Model complex 3D architectural geometry with Rhinoceros
What you'll learn
- creating complex 3D shapes and geometry, to model freeform, organic architecture
- break down a seemingly difficult shape into a logical sequence of geometric operations
- control the smoothness and continuity of the geometry with visual feedback from Rhinoceros
- You’ll need access to McNeel Rhinoceros, a 3D NURBS Modelling software.
- You can use release 4 or 5 from the software.
- While mostly illustrated with the Windows version, there is no problem using the OSX Release, which is still in beta at this time.
- You may use a commercial, educational or trial version. No other software is required.
Update Feb. 2015: A new Section is in preparation, recreating the basic shape of a "Shell House". This will be available for all student members, so join the course now before the price is increased to $69.
This is a basic introduction and overview of modelling complex 3D Freeform shapes in the context of architectural design.
Have you ever wondered how certain architectural designs are actually created? You might assume that it is helped by software, but which system is suited for this? In regular CAD software that architects often use, such as AutoCAD or SketchUp, the creation of organic models and surfaces is hard to impossible.
We use Rhinoceros, a quite popular NURBS modelling software for McNeel. This is very popular within several innovative architectural offices where it is used for complex forms, organic architecture and extensive tweaking of 3D models. The software can also be used complementary to other architectural design software, although it is quite complete in itself.
The course starts with a basic introduction and overview of the software and then a few example projects are developed. They are inspired by famous and iconic architectural projects, but are not full reconstruction. We use the examples to inspire you and focus on a certain part of element which we will strip down to the basic geometric operations, giving you insight in how to approach more complex projects.
You don’t need any other software then Rhinoceros, on Windows or OSX, but be ready to try and fail, often. As many modelling tasks require a specific order of operations. We cannot prepare a solution for every possible task, but by building upon a few basic examples, you learn an approach which focuses on dividing the task at hand into smaller problems, that are easier to tackle. And these can then be applied in other situations.
So come join us and learn the basics of 3D Freeform Modelling with Rhinoceros.
Who this course is for:
- This is a first introduction to Rhinoceros for architects, students of architecture and anybody interested in organic shapes that are used in buildings.
- This course does not focus on product design nor digital fabrication, but the methods learned are of course applicable in other contexts.
Stefan Boeykens is an architect-engineer from Belgium.

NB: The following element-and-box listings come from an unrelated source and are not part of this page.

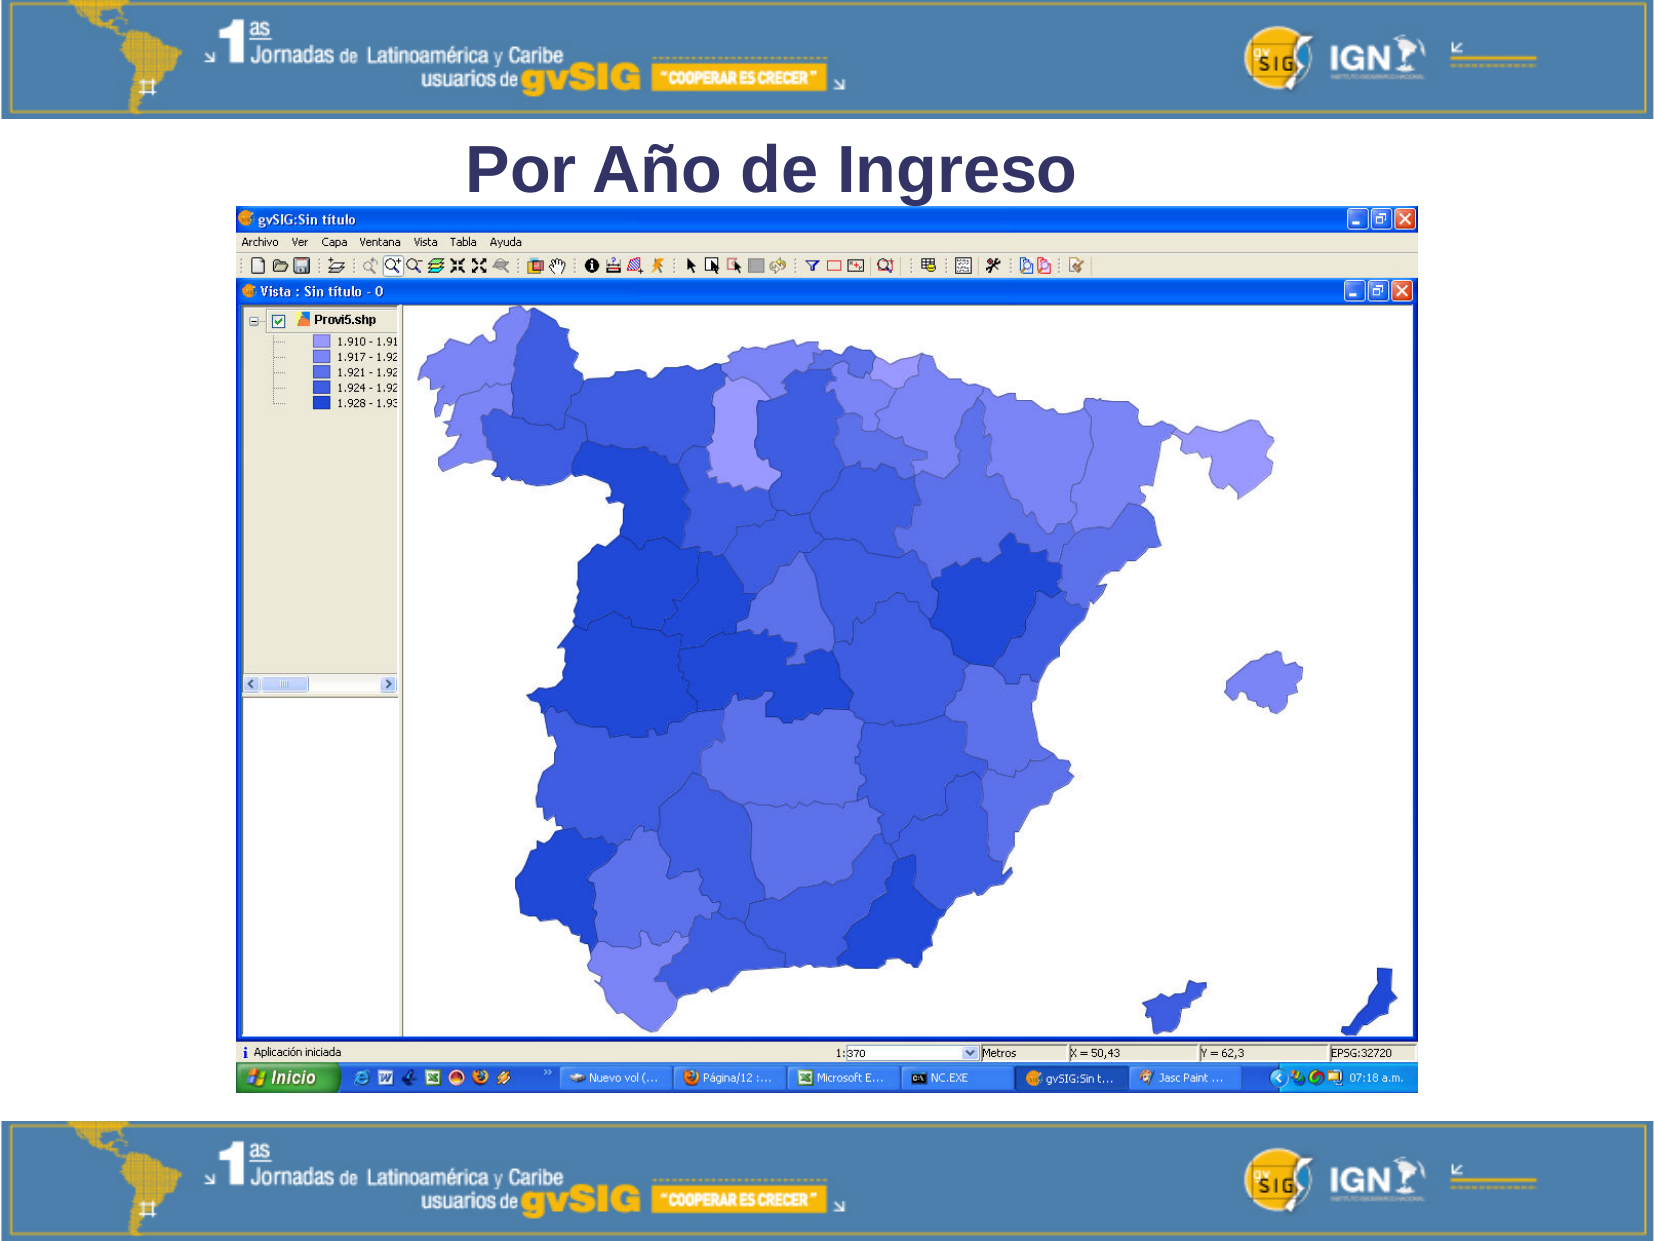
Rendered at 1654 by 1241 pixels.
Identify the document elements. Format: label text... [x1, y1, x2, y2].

picture [0, 0, 1654, 119]
text_box Por Año de Ingreso [392, 126, 1152, 213]
picture [0, 1121, 1654, 1241]
picture [236, 206, 1418, 1093]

After graduation, he worked a few years as a professional architect, for several local offices, where he was involved in design, building permits, drafting, site supervision, visualisation and IT management.
At the end of 2000, he got the opportunity to return to his former university (KU Leuven), at the Department of Architecture, where he started teaching Computer Aided Architectural Design. Initially AutoCAD and 3D Studio VIZ, but step-by-step, he introduced SketchUp, Rhinoceros + Grasshopper, ArchiCAD, Artlantis, Unity, Processing and Cinema 4D. He completed a PhD on Building Information Modelling in 2007 and worked a few years as a post-doc, focusing on the use of BIM throughout the design process. He became familiar with a wide variety of IT skills: Windows, OSX, Linux, VBA in Excel, php, C++, Java/Processing, Autolisp and C # in Unity.
At the moment, Stefan is a part-time guest professor at KU Leuven, teaching Building Information Modelling.
In parallel, he is working as a senior Innovation and BIM manager/consultant for D-Studio, a Belgian company focusing on BIM middleware and consultancy. He is a frequent speaker at BIM-related events and is actively involved in different professional working groups on BIM standardisation, including CEN/TC 442 (Europe) and TC BIM & ICT + CLUSTER Digital Construction (Belgium).
He is father of three boys and enjoys reading, cycling, loosing time online and learning.
If he has some additional time, he likes to compose music, mainly focusing on guitar, but occasionally with vocals, synths and laptop drums.